Helicobacter pylori infection is considered a risk factor for gastric carcinoma. However, the effect of eradication therapy in gastric carcinoma patients is not well known. The aim of this study was to investigate the relationship between H. pylori infection and tumor growth of gastric carcinoma.
Fifty-one patients with gastric carcinoma participated in the study. Thirty-three were H. pylori-positive, 6 were H. pylori-negative, and 12 were diagnosed with gastric carcinoma after eradication of H. pylori. To investigate tumor growth of gastric carcinoma, cell proliferation and angiogenesis of the tumors were evaluated by immunohistochemical techniques using Ki-67 and CD34.

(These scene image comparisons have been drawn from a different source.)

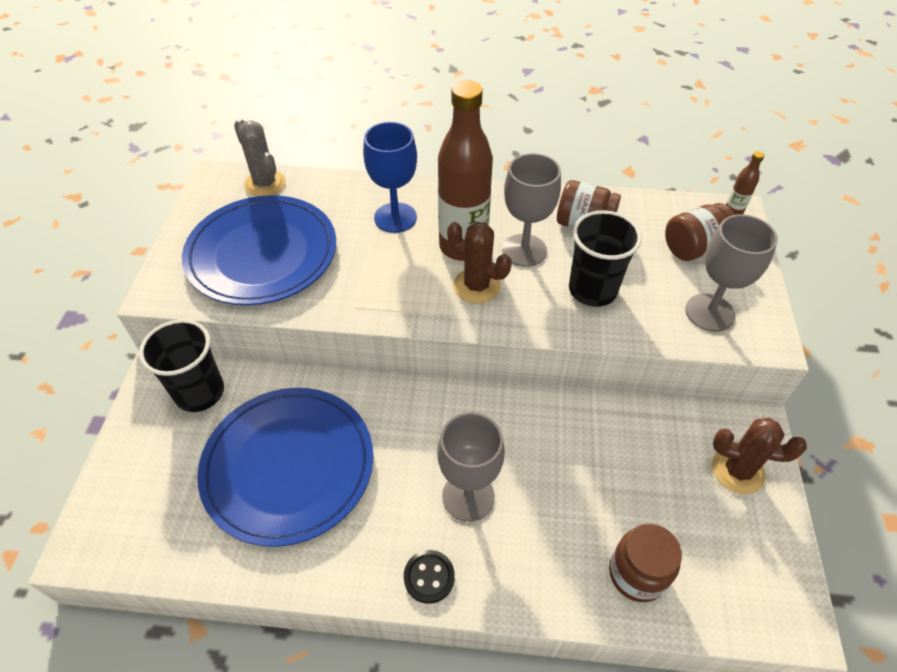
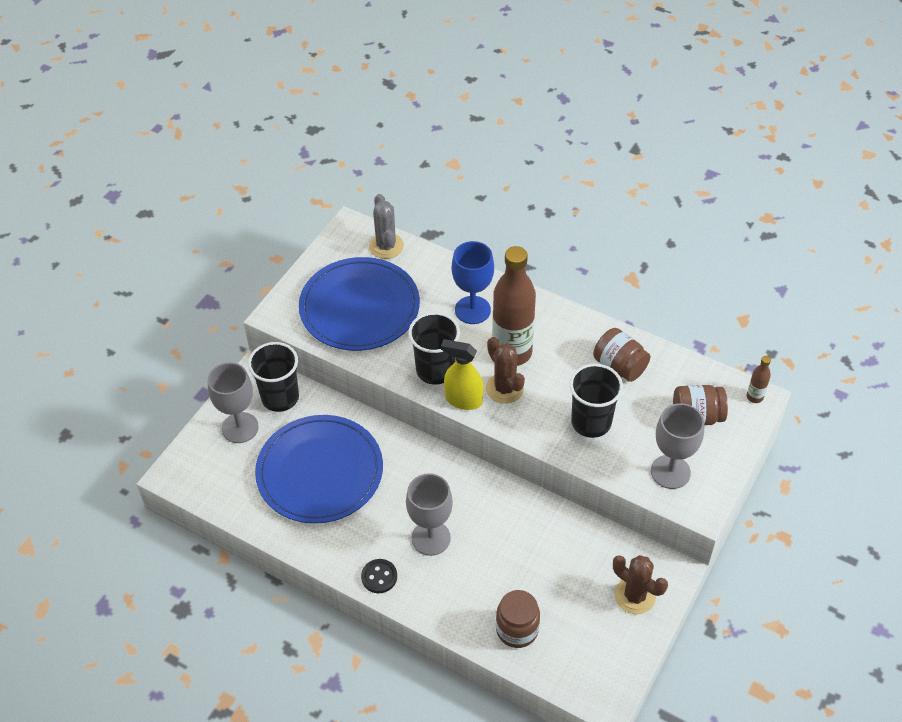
camera: 25 degrees right, 0 degrees up
(386, 292) = (435, 370): none -> black cup
(436, 314) = (463, 400): none -> yellow spray bottle
(524, 250) = (558, 372): grey goblet -> grey goblet (240, 428)

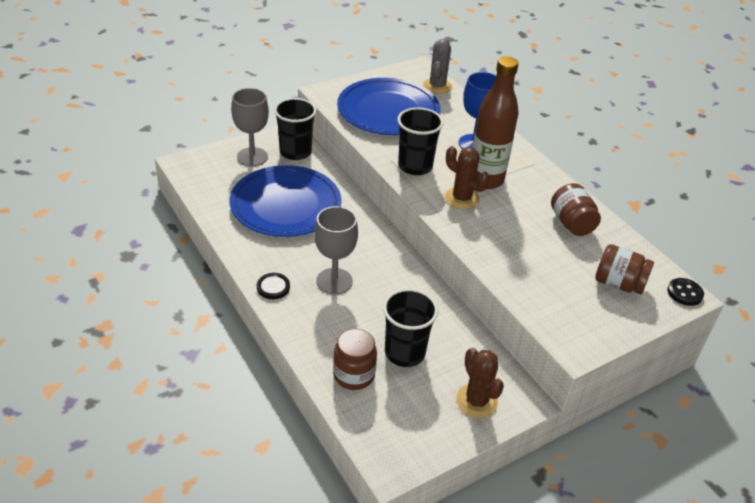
camera: 25 degrees right, 10 degrees down
(463, 400) = (422, 192): yellow spray bottle -> none
(504, 388) = (461, 198): brown cactus -> brown cactus turned 45 degrees counterclockwise
(591, 422) = (518, 248): black cup -> black cup (404, 352)
(670, 472) = (566, 311): grey goblet -> none
(754, 397) = (684, 293): brown bottle -> black button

The Ki-67 labeling index was 47.9 +/- 2.6 (mean +/- s) in the H. pylori-positive group, 38.1 +/- 3.6 in the H. pylori-eradicated group, and 22.2 +/- 5.5 in the H. pylori-negative group. It was significantly lower in the H. pylori-eradicated and H. pylori-negative groups than in the H. pylori-positive one, and a significant difference was also found between the H. pylori-positive and H. pylori-eradicated groups. The microvessel counts were 62.5 +/- 3.0, 50.2 +/- 4.0, and 66.0 +/- 9.8 in the positive, eradicated, and negative groups, respectively. A significant difference was found between the H. pylori-positive and H. pylori-eradicated groups.

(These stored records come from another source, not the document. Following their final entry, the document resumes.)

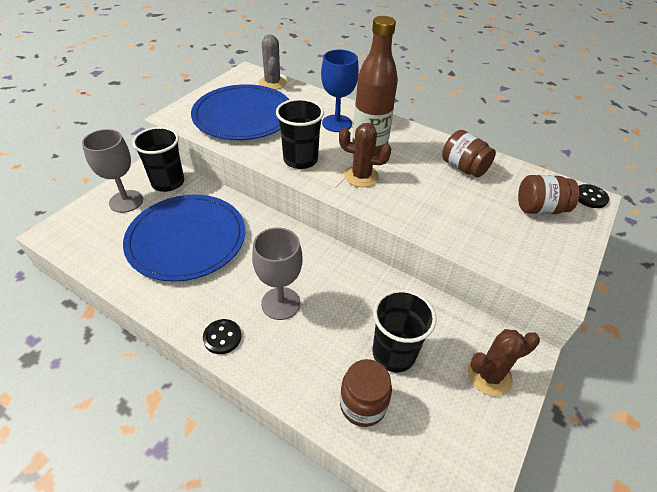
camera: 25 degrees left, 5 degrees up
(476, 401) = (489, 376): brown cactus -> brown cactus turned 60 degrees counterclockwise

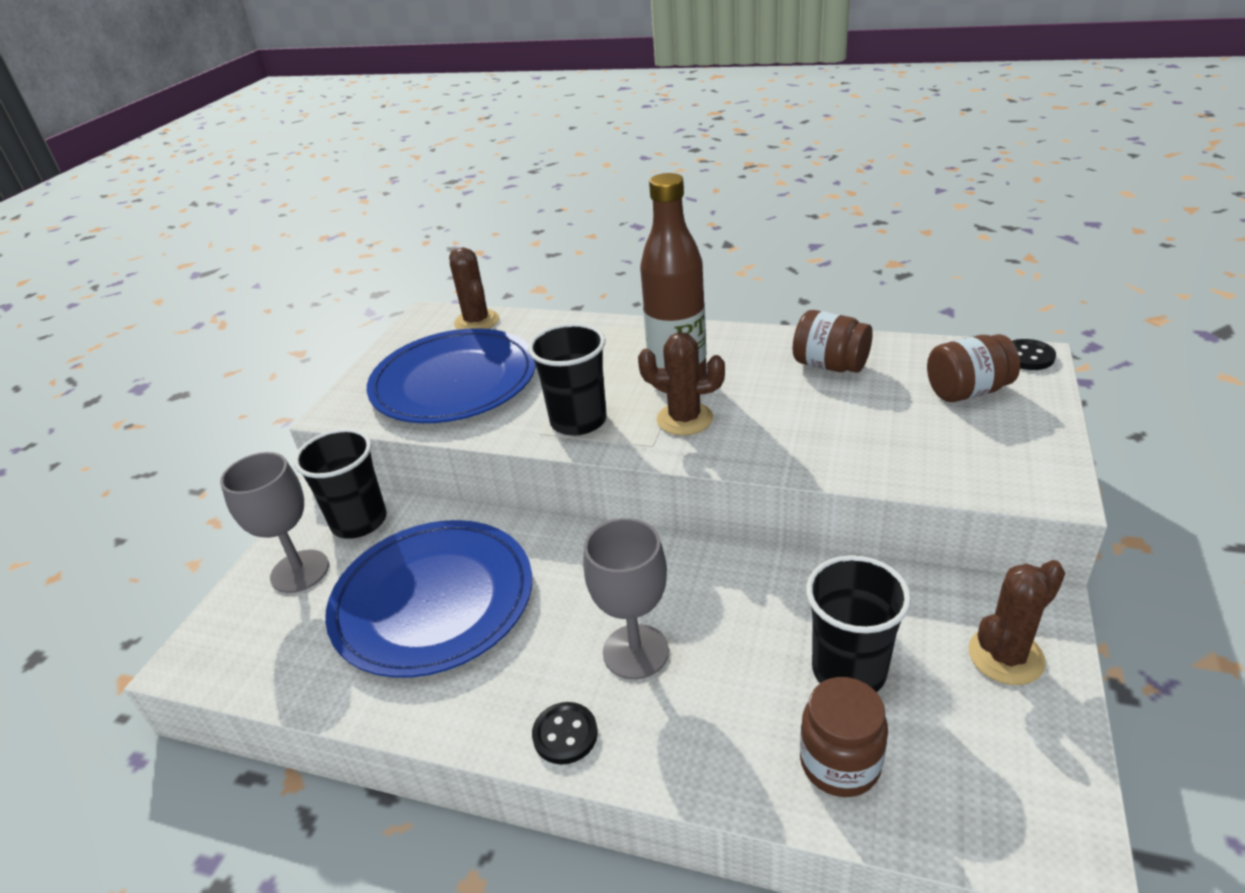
camera: 10 degrees left, 10 degrees down
(272, 83) = (476, 322): grey cactus -> brown cactus
(337, 123) = (608, 353): blue goblet -> none

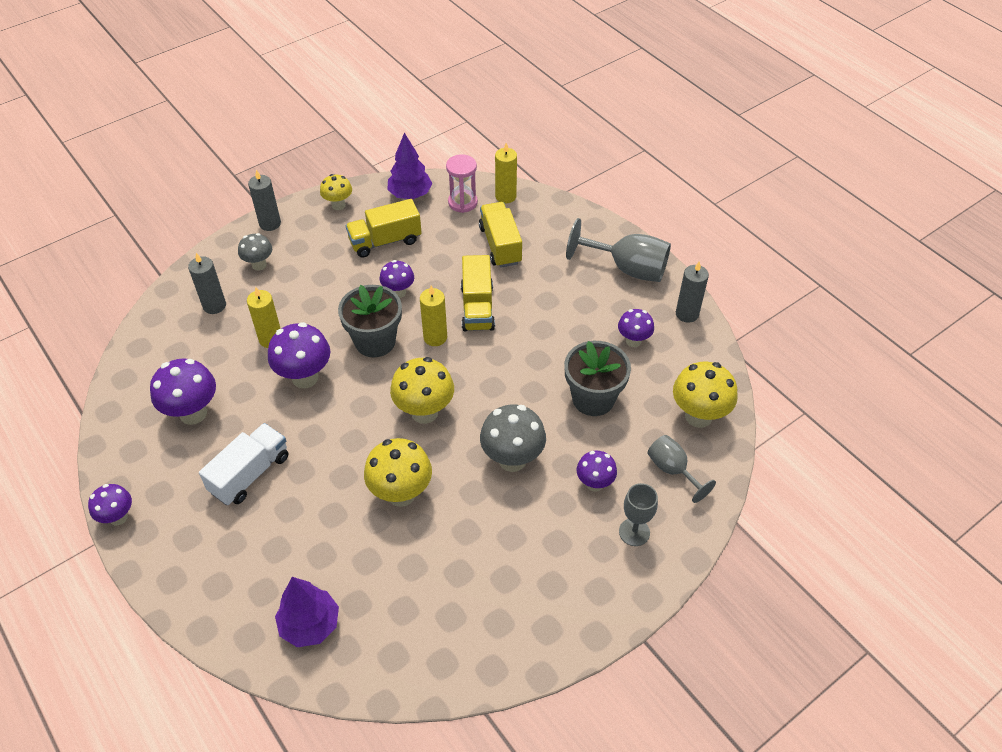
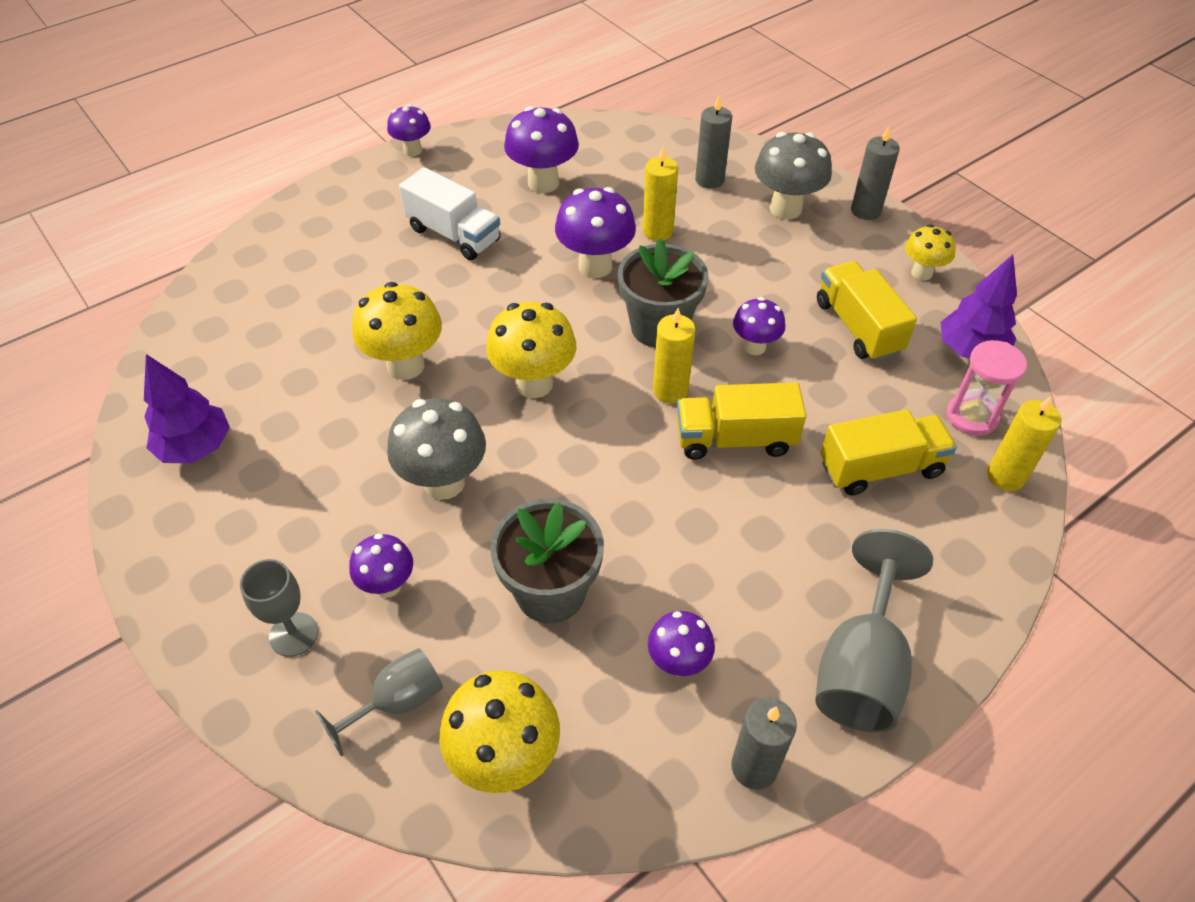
camera: 90 degrees right, 0 degrees up
(259, 265) = (785, 209): grey mushroom -> grey mushroom, size x1.64
(310, 624) = (249, 299): purple tree -> purple tree (196, 448)

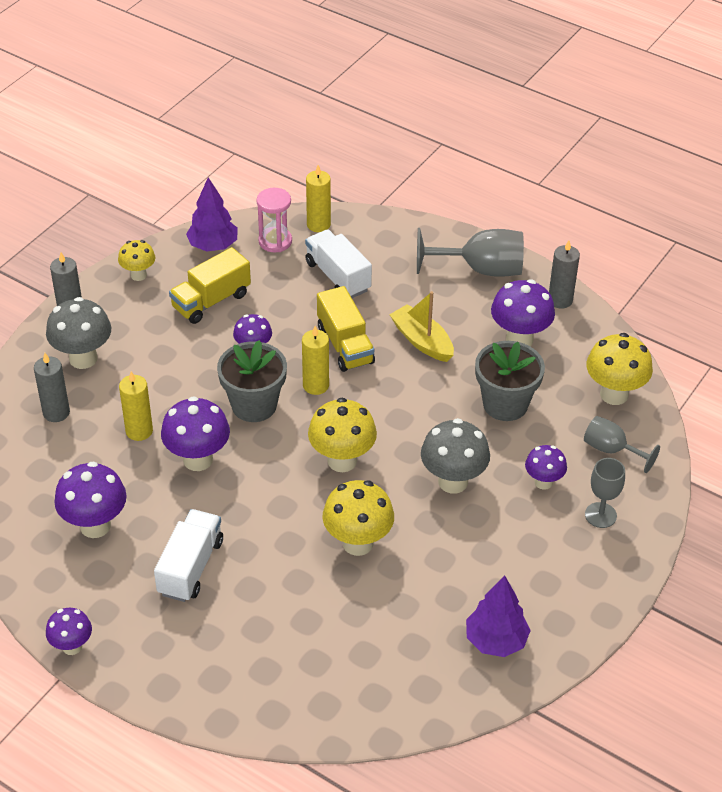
camera: 110 degrees left, 5 degrees down
(678, 663) = (519, 339): purple mushroom -> purple mushroom, size x1.64
(715, 530) = (422, 341): none -> yellow boat
(880, 468) = (337, 276): yellow truck -> white truck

Our results suggest that H. pylori infection is associated with cell proliferation, and its eradication may influence tumor vascularity of gastric carcinoma. Therefore, H. pylori eradication therapy may contribute to the suppression of tumor growth.
幽门螺杆菌感染被认为是胃癌的一个危险因素。然而,根除治疗对胃癌患者的影响尚不清楚。本研究的目的是探讨幽门螺杆菌感染与胃癌肿瘤生长之间的关系。
51例胃癌患者参与了本研究。33例幽门螺杆菌阳性,6例幽门螺杆菌阴性,12例在根除幽门螺杆菌后被诊断为胃癌。为了研究胃癌的肿瘤生长,使用Ki-67和CD34通过免疫组织化学技术评估肿瘤的细胞增殖和血管生成。
幽门螺杆菌阳性组的Ki-67标记指数为47.9±2.6(平均值±标准差),幽门螺杆菌根除组为38.1±3.6,幽门螺杆菌阴性组为22.2±5.5。幽门螺杆菌根除组和幽门螺杆菌阴性组显著低于幽门螺杆菌阳性组,且幽门螺杆菌阳性组和幽门螺杆菌根除组之间也存在显著差异。微血管计数在阳性、根除和阴性组中分别为62.5±3.0、50.2±4.0和66.0±9.8。幽门螺杆菌阳性组和幽门螺杆菌根除组之间存在显著差异。
我们的结果表明,幽门螺杆菌感染与细胞增殖相关,其根除可能影响胃癌的肿瘤血管生成。因此,幽门螺杆菌根除治疗可能有助于抑制肿瘤生长。